▶ [Exercise requirements]
(a) Answer these from the article on Archbishop Arthur Peters:
(i) In what year was Charles Inglis made bishop of Nova Scotia?
(ii) By 1795, how many churches had Inglis built or completed?
(iii) At which school do priesthood candidates most often train?
(b) Copy word for word everything in the article on Archbishop Arthur Peters from "The diocese has recently" down to "Postulants for Ordination.".
(c) Carry on the article on Archbishop Arthur Peters, picking up after its last sentence.

▶ [Page excerpt]
+ + + +
Archbishop Arthur Peters
MORE THAN 200 years after it was founded, the Diocese of Nova Scotia and Prince Edward Island still feels the influence of its first bishop, Charles Inglis.
“I’m No. 13,” Archbishop Arthur Peters said of his place as 13th bishop of the diocese and metropolitan of the province of Canada. “I’m not superstitious,” he added with a chuckle. He was ordained co-adjutor bishop in 1982, has served as diocesan bishop since 1984 and an archbishop for the last three years.
Irish-born Bishop Inglis lived in the United States from the age of 19 until after the American Revolution, the principal Anglican loyalist clergyman who remained in the colonies. He was consecrated bishop of Nova Scotia at Lambeth Palace in 1787, arriving soon after in Halifax to found the diocese, which once stretched over what is now much of central and eastern Canada.
Bishop Inglis was most interested in education and establishing churches and building up the clergy presence, Archbishop Peters said. By 1795, he had erected or completed 19 churches. He also played a major role in the founding of King’s College in Windsor, N.S.
“I look back to his time and the kinds of things he was involved in as something of a signal to the kinds of things the church has been involved in, in the wider community ever since,” Archbishop Peters said.
The diocese has recently refined its selection, monitoring and supervision of priests. Candidates go through a rigorous selection process that includes police checks and psychological testing, a diocesan-wide selection and vocational conference, a recommendation from the bishop’s office and attendance at the regional conference of the Advisory Committee for Postulants for Ordination.
Only then is a person recommended to begin training at a recognized school, most often the Atlantic School of Theology, during which evaluation and monitoring continues. Graduates are ideally placed under a senior priest for a year’s internship.
The increased rigour is partly a reaction to a few high-profile (and “all-consuming”) sexual abuse cases that arose in the diocese, the archbishop acknowledged, but it also helps candidates determine whether they really are called to ordained ministry.
Does the enhanced screening result in a higher rejection rate? “I wouldn’t say rejecting, as much as enabling people to identify that their perceived sense of a call is better expressed in another direction than ordained ministry,” Archbishop Peters said. “Our sense is that if we take great care with a person before, it bears fruit at the other end … It’s not unusual that sometimes a person finds after a number of years of ordained ministry, they ought not to have come this route.”
The diocese has revisited its policies on harassment and sexual misconduct. It now has an advisory committee of professionals to help it deal with such issues.
The concept of archdeacons and regional deans has been reshaped and both have been given authority to act without involving the bishop. Archdeacons focus on personnel issues and regional deans on administration, property, programming and finance.
+ + + +
▶ [Data segment]
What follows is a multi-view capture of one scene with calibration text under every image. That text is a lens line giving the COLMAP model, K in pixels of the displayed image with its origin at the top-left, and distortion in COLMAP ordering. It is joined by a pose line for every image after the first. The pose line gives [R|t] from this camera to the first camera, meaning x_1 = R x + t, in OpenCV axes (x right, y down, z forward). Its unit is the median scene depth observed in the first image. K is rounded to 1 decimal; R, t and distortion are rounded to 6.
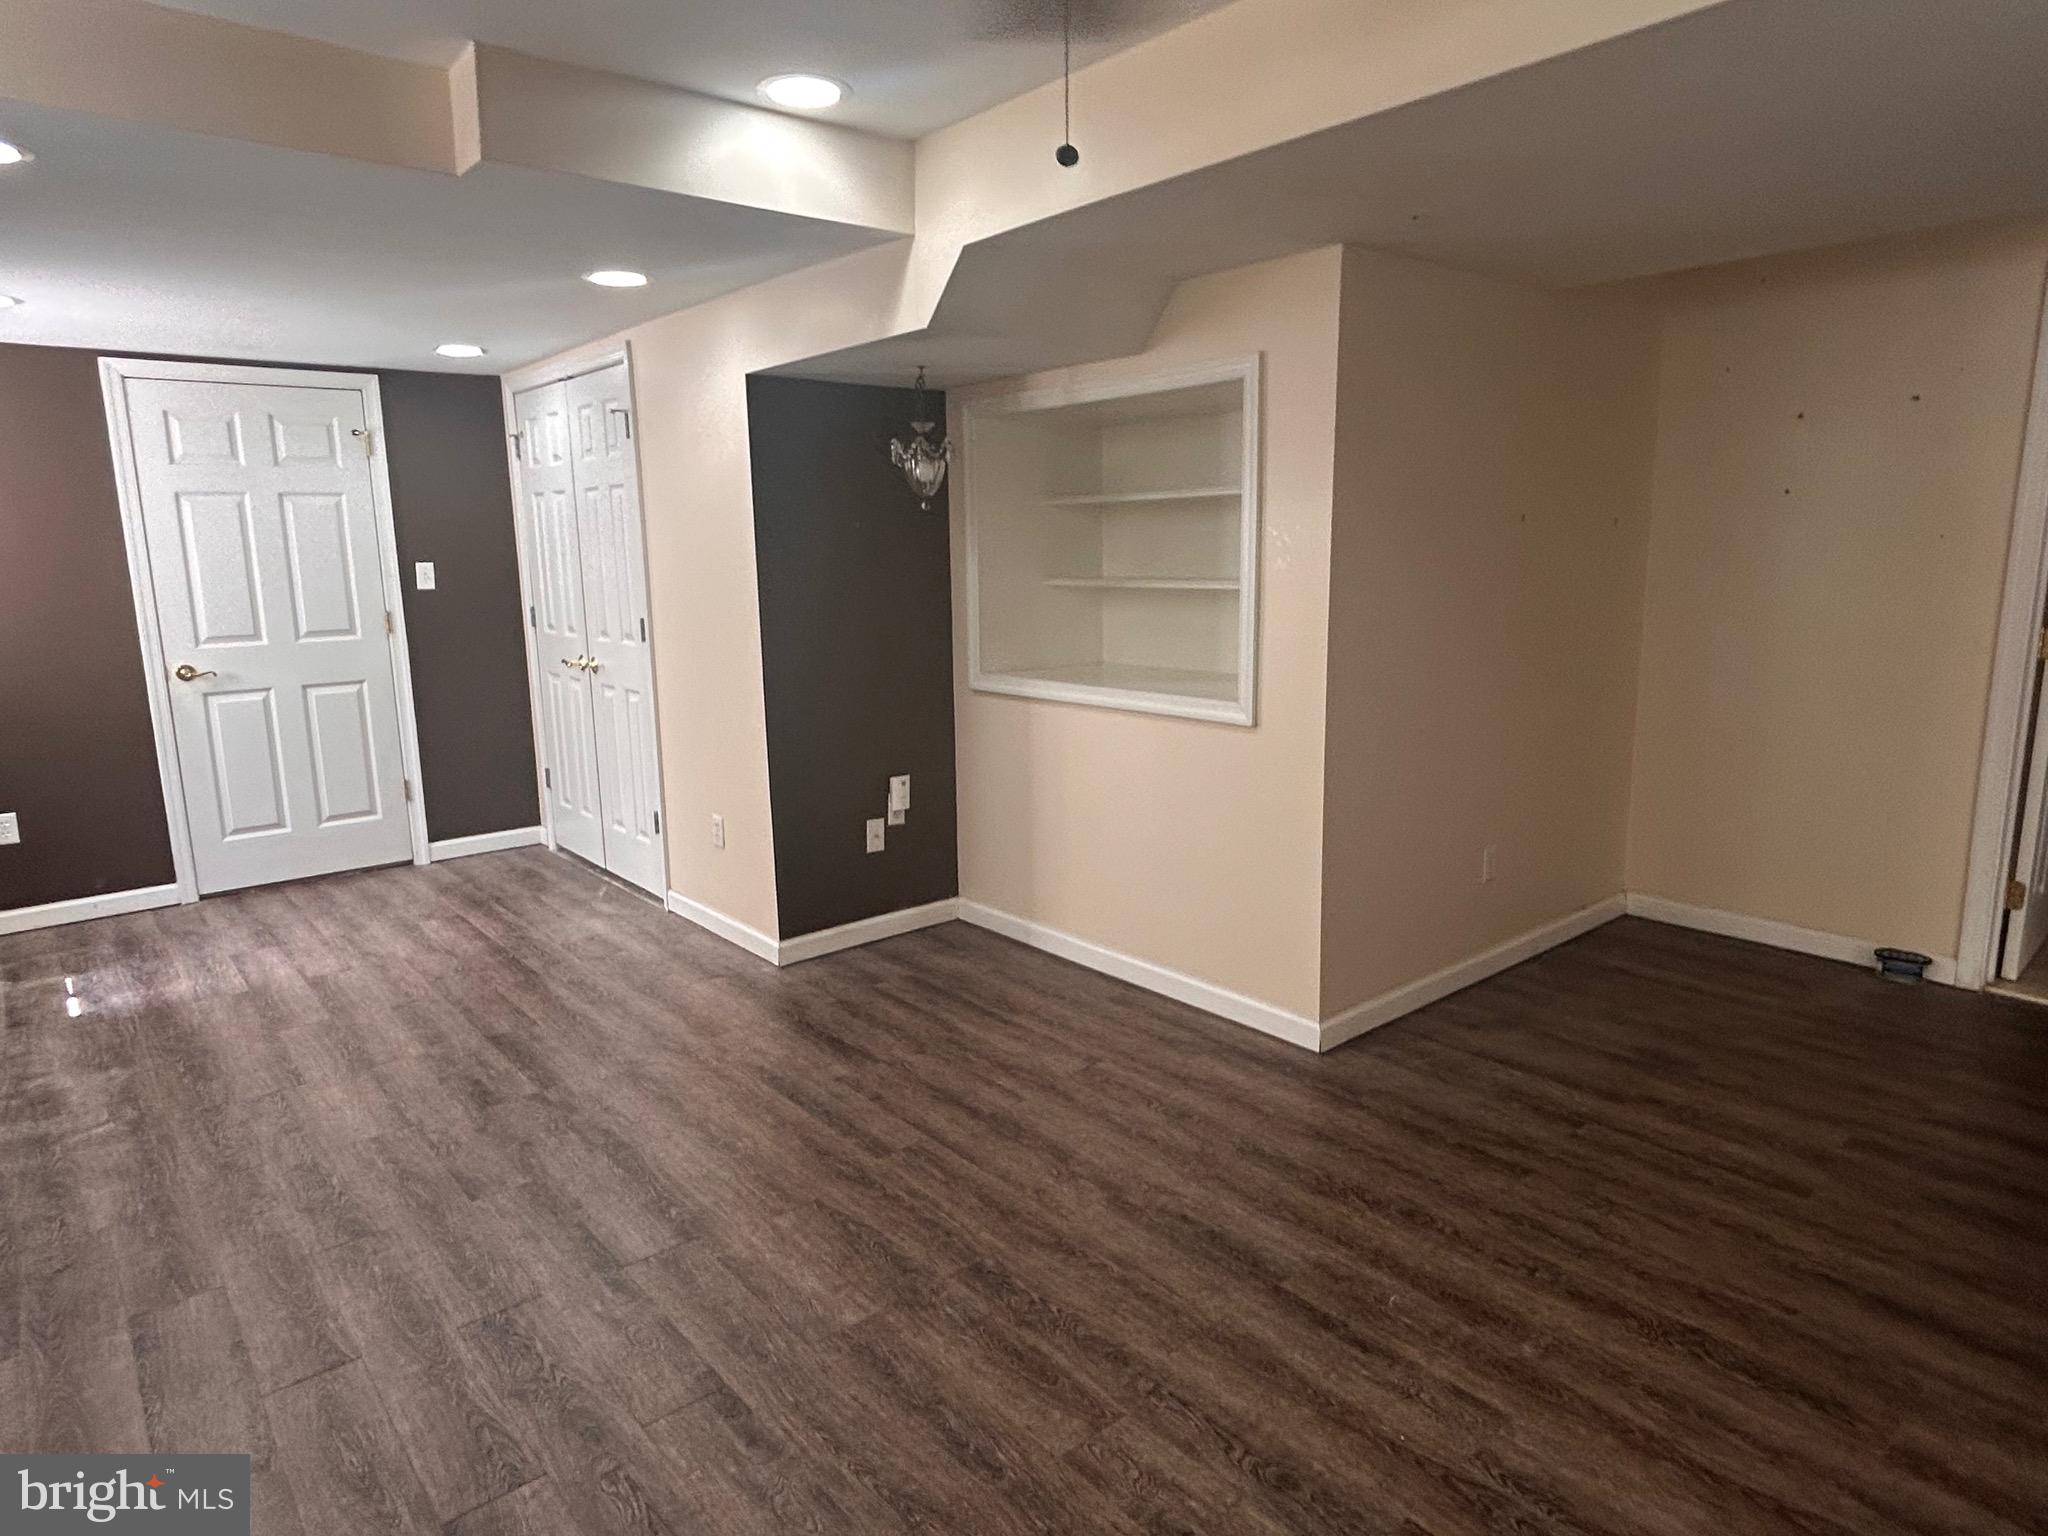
lens RADIAL K [[1202.8, 0, 1023.8], [0, 1202.8, 765.7], [0, 0, 1]] dist [-0.007674, -0.000866]
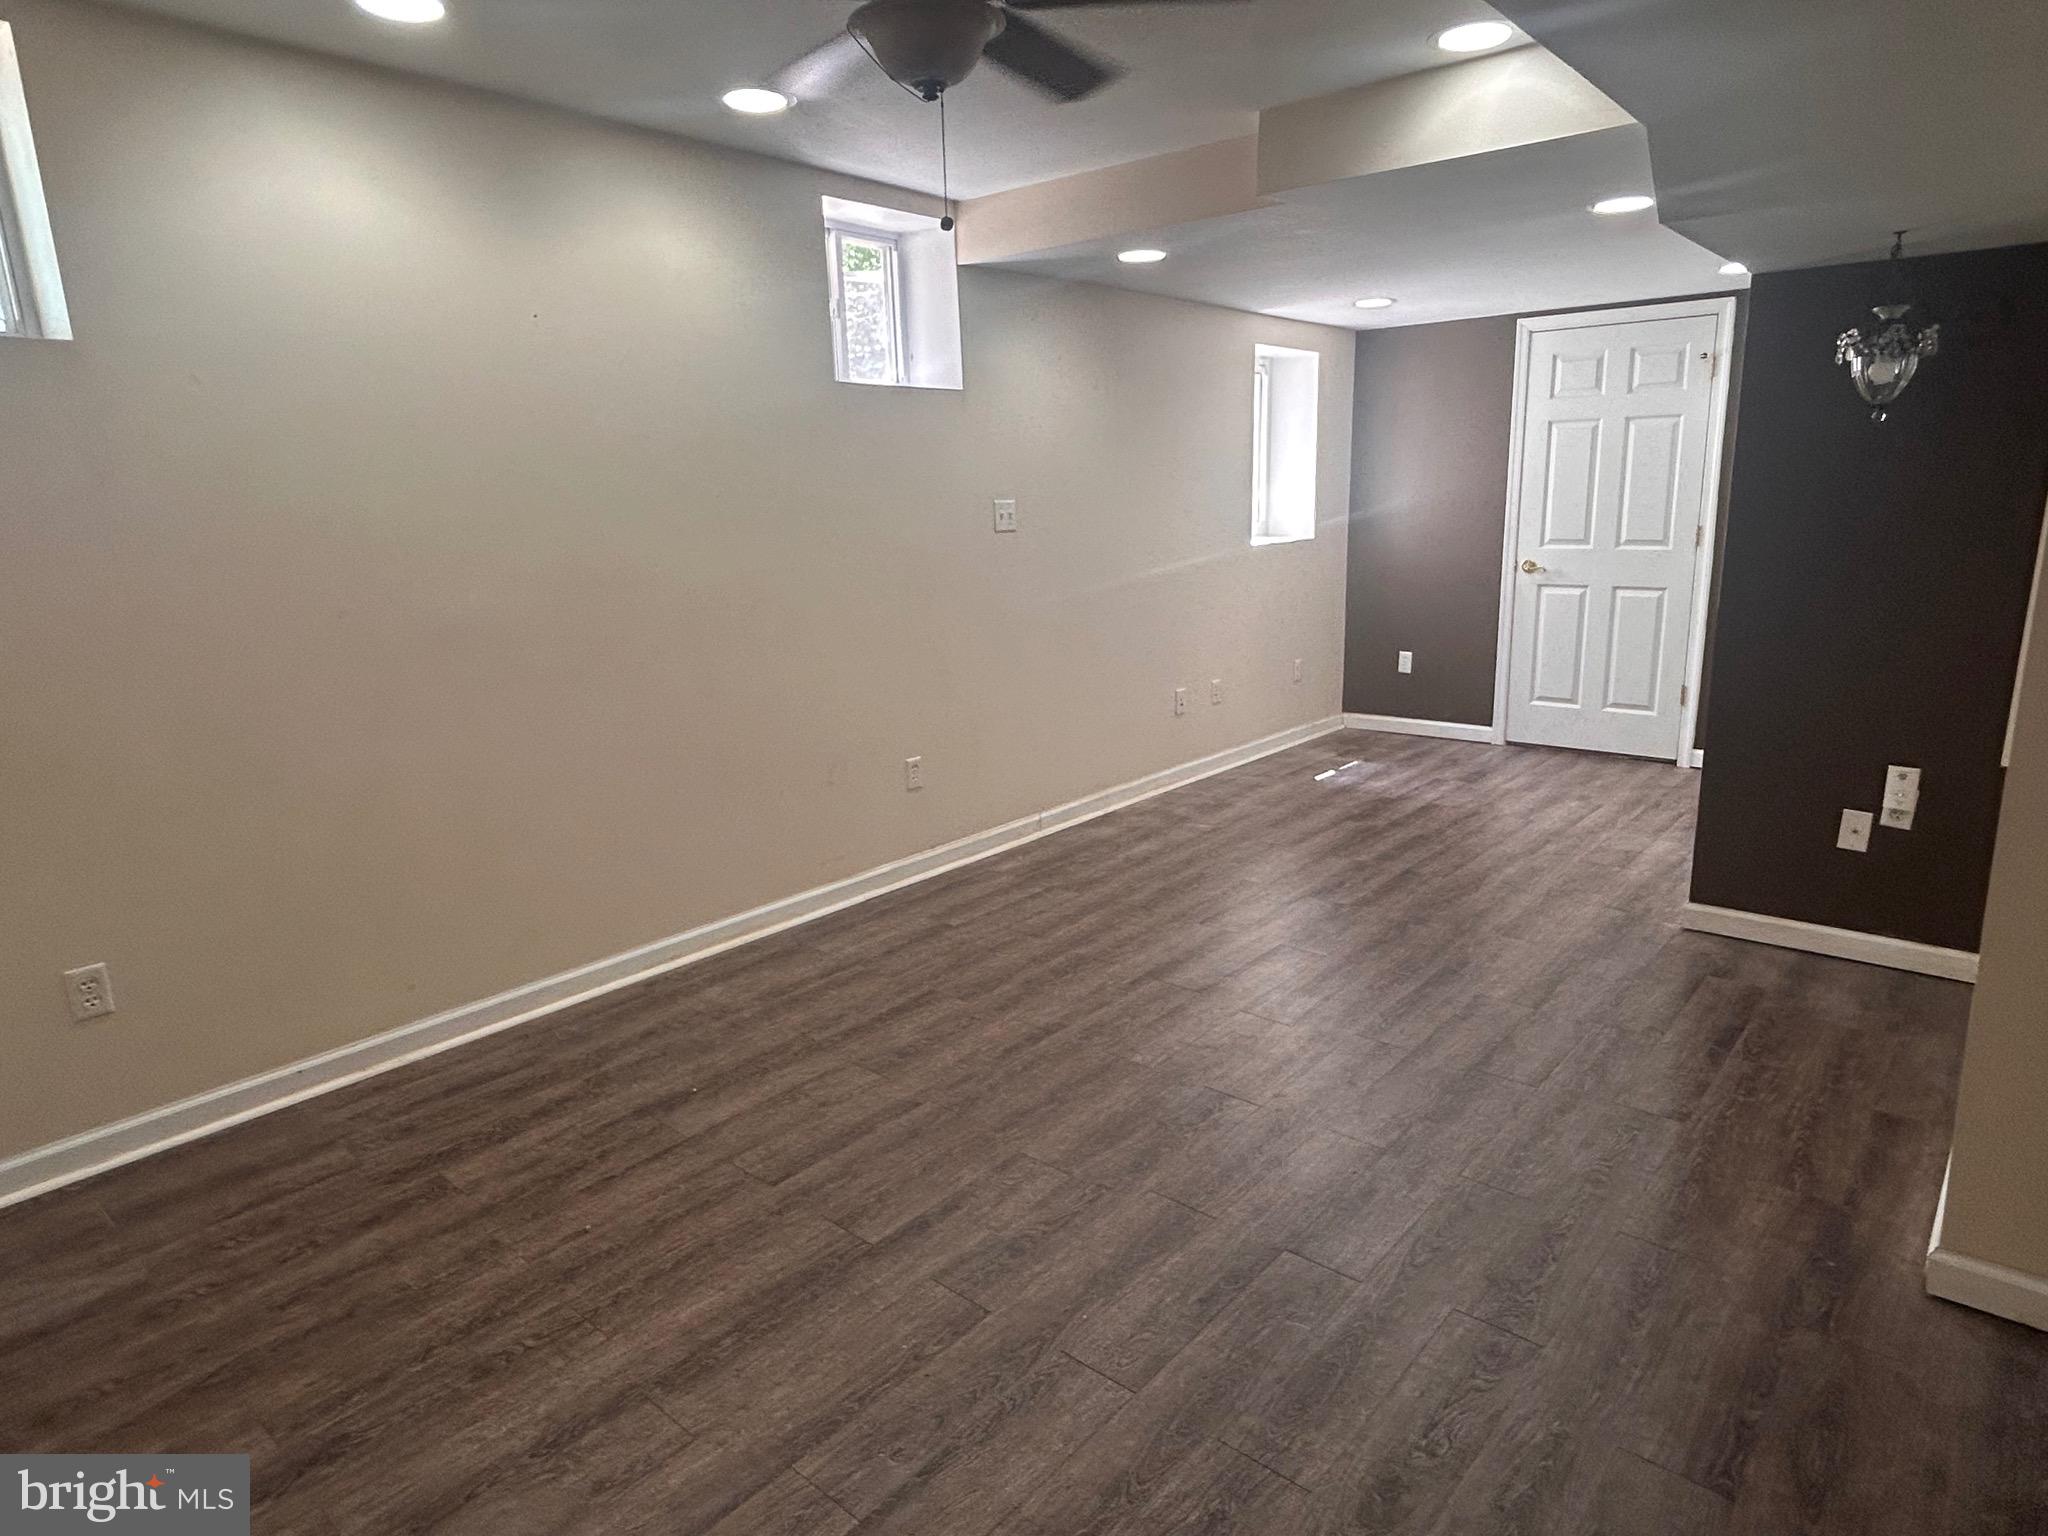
lens RADIAL K [[1202.8, 0, 1025.5], [0, 1202.8, 768.2], [0, 0, 1]] dist [-0.007674, -0.000866]
pose [[0.157391, 0.237581, -0.958532, 0.563628], [-0.159857, 0.963958, 0.212677, -0.065871], [0.974512, 0.119754, 0.189697, 0.309865]]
+ + + +
▶ [Per-task answers]
(a)
(i) 1787
(ii) 19
(iii) The Atlantic School of Theology

(b)
The diocese has recently refined its selection, monitoring and supervision of priests. Candidates go through a rigorous selection process that includes police checks and psychological testing, a diocesan-wide selection and vocational conference, a recommendation from the bishop’s office and attendance at the regional conference of the Advisory Committee for Postulants for Ordination.

(c)
Ministry is exercised in a variety of ways in Nova Scotia and P.E.I. The non-stipendiary ministry program allows people who have another way to make a living to allot a certain number of hours to their parish. Of the 10 priests and four vocational deacons involved, one is an agricultural scientist, two are teachers, one is a social worker and another is a homemaker.
All priests, paid and unpaid, now sign yearly covenants with their parishes, setting out the responsibilities of the priest, of lay people and those shared between both. At the end of the year, the covenants are reviewed with the archdeacon and any necessary changes are made. The agreements help to clarify expectations, establish boundaries and allow for evaluation.
The “ministry of the whole people of God” is a new thrust, Archbishop Peters said. “It has in its origins the real awakening of the meaning and import of one’s baptism. We encourage baptismal instruction, that it be entered upon with seriousness and intention, that it be celebrated with great relevance and intentionality as well, and that it be followed up with processes of Christian education.”
Two adult education programs – Logos and Alpha – are used frequently in parishes, as a way of educating lay people.
The name change of the diocese to add P.E.I. – voted on at the May 1999 synod – formally recognized that the diocese includes both provinces. The debate as to whether P.E.I. ought to form its own diocese is probably 100 years old, the archbishop said. But P.E.I. Anglicans are fewer than 5,000 strong in 10 parishes, making financial viability as a separate diocese questionable.
“There’s also the question, if they were their own diocese, what would they achieve that they’re not achieving now?” he said.
He and suffragan Bishop Fred Hiltz visit P.E.I. several times a year. The province has a representative to General Synod and at least one member on provincial synod and diocesan council. But it’s not easy representing the province from Halifax, the archbishop conceded. “I’m not always conversant with the challenges and forces at work, socially and politically in P.E.I.”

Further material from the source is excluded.